私の仕事に対する考え方は、リクルートで出会った何人かの上司の影響を強く受けています。その上司たちはみな「やさしい上司」ではなく、「厳しい上司」でした。高い要望を与え、辛抱強く見守り、最初の成果が出るまで伴走してくれたという点で共通しています。「なぜそうなのか」の問いに窮する私に対して、その問いに答えるために、貴重な会議時間すべてを使い、必要な材料とプロセスを手ほどきしてくれる上司もいました。

昨年、社内で5,000名規模の大規模な社員アンケートを実施した際、最も男女の回答差が出た設問は、「より高い役職を担いたいか」という項目です。ほとんどの男性社員は「担いたい」、女性は「どちらともいえない」と回答しています。女性は育てられ方の影響もあり、「会社に入って偉くなる」という志向が弱く、ゆえに周囲からも期待されていないと考えがちです。「女性が上位ポジションに就く」には、本人の努力だけでなく、会社と上司の努力も相当必要だと思います。私は、リクルートという会社のなかで、仕事のしかたも成果を出す方法もすべて教えてもらい、ようやく「自分が今なすべきこと、会社・社会に対して何を返していくか」をみつけることができたように思います。

このアンケートで、数は少ないですが「より高い役職を担いたい」と回答した女性たちは、「社会に対して、個人として強く実現したいことがある」と回答し、強い相関があることがわかりました。リクルートには、「自ら機会を創り出し、機会によって自らを変えよ」という創業者の言葉があります。女性がキャリアを掴むポイントは、「何を実現したいのか」を自分自身に問い続けること、その一番の近道は目の前の仕事をやりきることであり、会社・上司はあきらめずに要望・伴走し続けることの3つだと考えます。

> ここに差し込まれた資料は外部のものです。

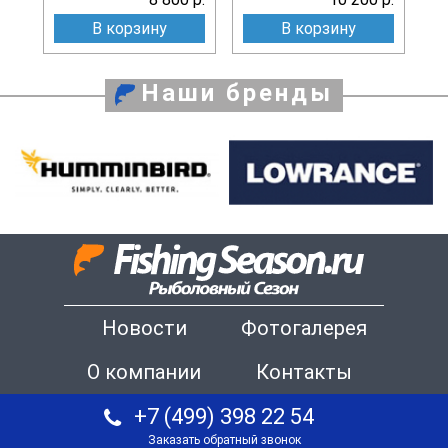
В корзину
В корзину
Наши бренды
Новости
Фотогалерея
О компании
Контакты
+7 (499) 398 22 54
Заказать обратный звонок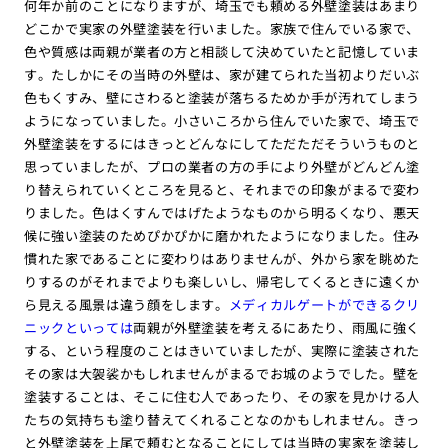
何年か前のことになりますが、埼玉でも頼める外壁塗装はあまり
どこかで実家の外壁塗装を行いました。家族で住んでいる家で、
色や質感は両親が業者の方と相談して決めていたと記憶していま
す。たしかにその当時の外壁は、家が建てられた当初よりだいぶ
色もくすみ、壁にさわると塗装が落ちるためか手が汚れてしまう
ようになっていました。小さいころから住んでいた家で、埼玉で
外壁塗装をするにはきっとどんなにしてただただそういうものと
思っていましたが、プロの業者の方の手により外壁がどんどん塗
り替えられていくところを見ると、それまでの印象がまるで変わ
りました。色はくすんではげたようなものから明るくなり、悪天
候に強い塗装のためぴかぴかに磨かれたようになりました。住み
慣れた家であることに変わりはありませんが、外から家を眺めた
りするのがそれまでよりも楽しいし、帰宅してくるときに遠くか
ら見える風景は違う顔をします。
メディカルゲートができるクリ
ニックといっては
両親が外壁塗装を考えるにあたり、雨風に強く
する、という程度のことはきいていましたが、実際に塗装された
その家は大袈裟かもしれませんがまるでお城のようでした。壁を
塗装することは、そこに住む人であったり、その家を見かける人
たちの気持ちも塗り替えてくれることなのかもしれません。きっ
と外壁塗装を上尾で頼むとなることにしては当時の実家を塗装し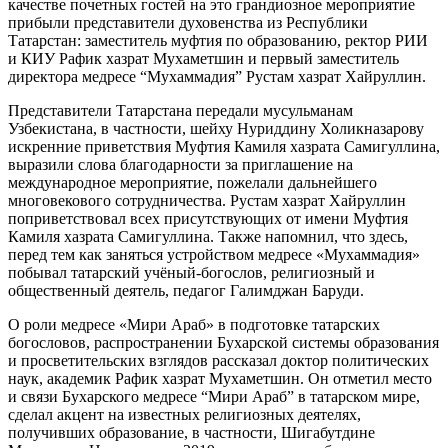
качестве почетных гостей на это грандиозное мероприятие
прибыли представители духовенства из Республики
Татарстан: заместитель муфтия по образованию, ректор РИИ
и КИУ Рафик хазрат Мухаметшин и первый заместитель
директора медресе “Мухаммадия” Рустам хазрат Хайруллин.
Представители Татарстана передали мусульманам
Узбекистана, в частности, шейху Нуриддину Холикназарову
искренние приветствия Муфтия Камиля хазрата Самигуллина,
выразили слова благодарности за приглашение на
международное мероприятие, пожелали дальнейшего
многовекового сотрудничества. Рустам хазрат Хайруллин
поприветствовал всех присутствующих от имени Муфтия
Камиля хазрата Самигуллина. Также напомнил, что здесь,
перед тем как заняться устройством медресе «Мухаммадия»
побывал татарский учёный-богослов, религиозный и
общественный деятель, педагог Галимджан Баруди.
О роли медресе «Мири Араб» в подготовке татарских
богословов, распространении Бухарской системы образования
и просветительских взглядов рассказал доктор политических
наук, академик Рафик хазрат Мухаметшин. Он отметил место
и связи Бухарского медресе “Мири Араб” в татарском мире,
сделал акцент на известных религиозных деятелях,
получивших образование, в частности, Шигабутдине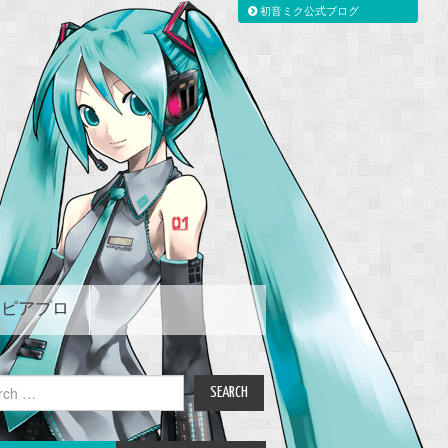
初音ミク公式ブログ
ピアプロ
ch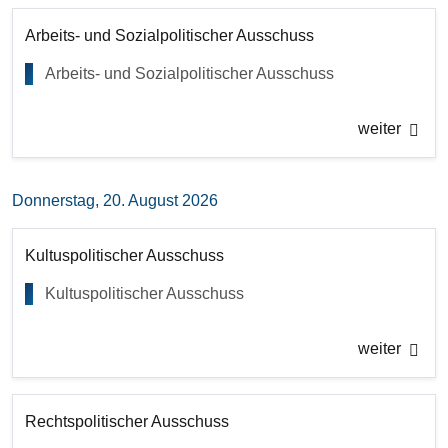
Arbeits- und Sozialpolitischer Ausschuss
Arbeits- und Sozialpolitischer Ausschuss
weiter
Donnerstag, 20. August 2026
Kultuspolitischer Ausschuss
Kultuspolitischer Ausschuss
weiter
Rechtspolitischer Ausschuss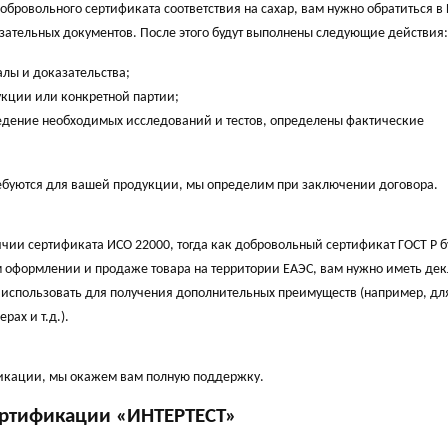
ровольного сертификата соответствия на сахар, вам нужно обратиться в
зательных документов. После этого будут выполнены следующие действия:
лы и доказательства;
укции или конкретной партии;
ведение необходимых исследований и тестов, определены фактические
ебуются для вашей продукции, мы определим при заключении договора.
ичии сертификата ИСО 22000, тогда как добровольный сертификат ГОСТ Р б
ом оформлении и продаже товара на территории ЕАЭС, вам нужно иметь д
использовать для получения дополнительных преимуществ (например, дл
ах и т.д.).
икации, мы окажем вам полную поддержку.
ертификации «ИНТЕРТЕСТ»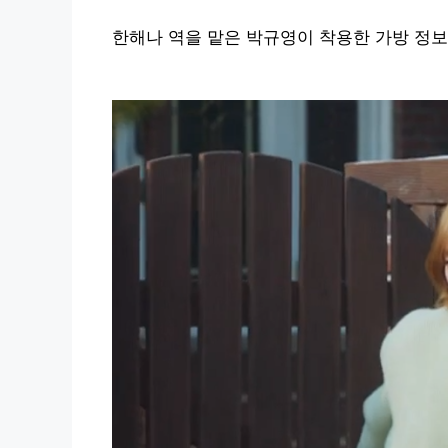
한해나 역을 맡은 박규영이 착용한 가방 정보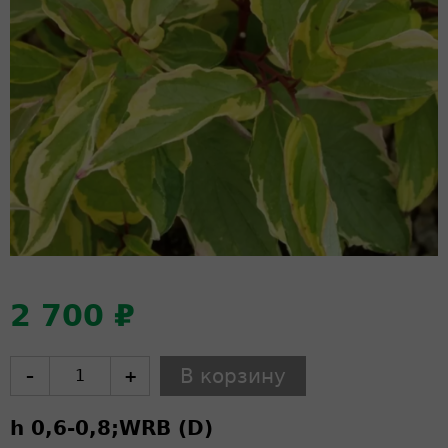
2 700 ₽
–
+
h 0,6-0,8;
WRB (D)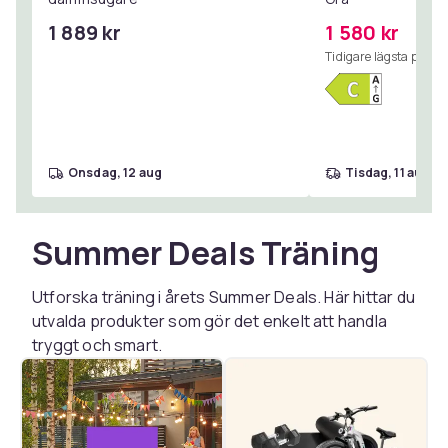
1 889 kr
1 580 kr
Tidigare lägsta pris:
1
onsdag, 12 aug
tisdag, 11 aug
Summer Deals Träning
Utforska träning i årets Summer Deals. Här hittar du
utvalda produkter som gör det enkelt att handla
tryggt och smart.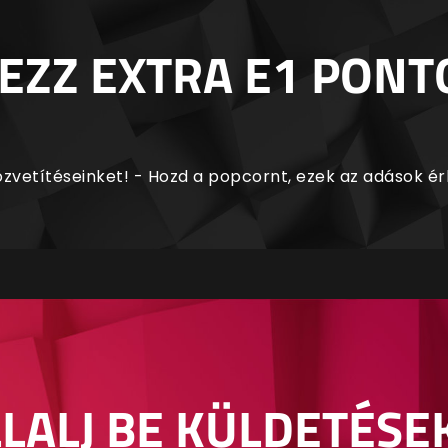
EZZ EXTRA E1 PONT
zvetítéseinket! - Hozd a popcornt, ezek az adások é
LALJ BE KÜLDETÉSE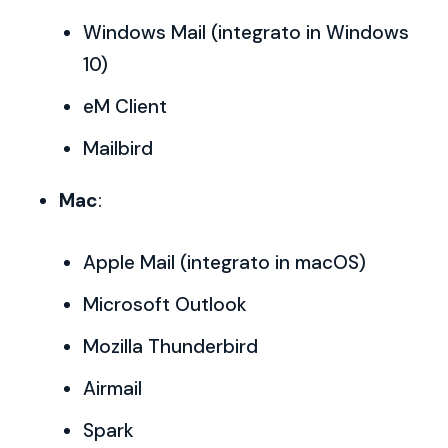
Windows Mail (integrato in Windows
10)
eM Client
Mailbird
Mac
:
Apple Mail (integrato in macOS)
Microsoft Outlook
Mozilla Thunderbird
Airmail
Spark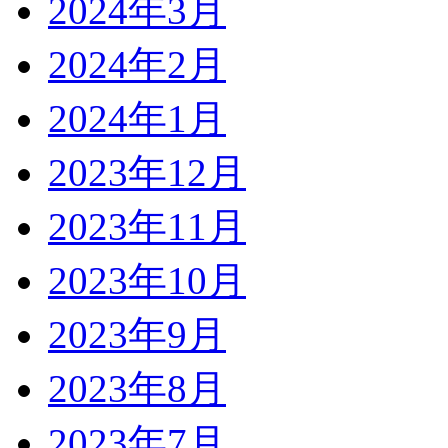
2024年3月
2024年2月
2024年1月
2023年12月
2023年11月
2023年10月
2023年9月
2023年8月
2023年7月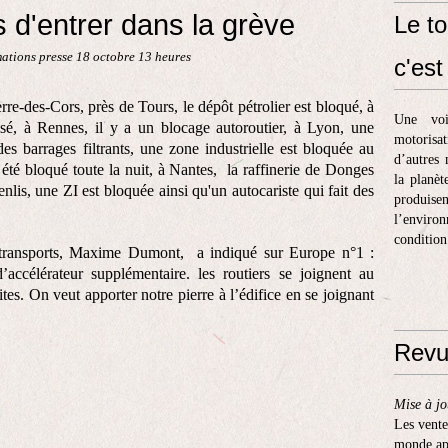
s d'entrer dans la grève
Le to
mations presse 18 octobre 13 heures
c'est 
rre-des-Cors, près de Tours, le dépôt pétrolier est bloqué, à
Une voi
isé, à Rennes, il y a un blocage autoroutier, à Lyon, une
motorisa
es barrages filtrants, une zone industrielle est bloquée au
d’autres 
 été bloqué toute la nuit, à Nantes, la raffinerie de Donges
la planèt
nlis, une ZI est bloquée ainsi qu'un autocariste qui fait des
produis
l’enviro
condition
T transports, Maxime Dumont,
a indiqué sur Europe n°1 :
’accélérateur supplémentaire. les routiers se joignent au
es. On veut apporter notre pierre à l’édifice en se joignant
Revu
Mise à jo
Les vente
monde apr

今、女性は、社会からも企業からも大きな期待を寄せられています。皆さんが、軽やかに、ポジティブに自身のキャリアを切り開いていかれることを心から応援しています。

(「旬刊経理情報」2013.6.1より)

花形照美氏 花形 照美(はながた・てるみ)
株式会社リクルートホールディングス ソーシャルエンタープライズ推進室 室長
1992年新卒で株式会社リクルートに入社。2年間求人広告営業を経験後、現住宅情報事業部門に異動。マーケティング、営業企画、人事等の多くの職種を経験。2009年に全社事業開発室に異動。新事業・新組織立上げも含めた統括業務を経験。2011年よりコーポレート人事・CSRを担当。2013年4月より現部署にて「CSRとダイバーシティの融合、社会への発信・影響力強化」に挑戦中。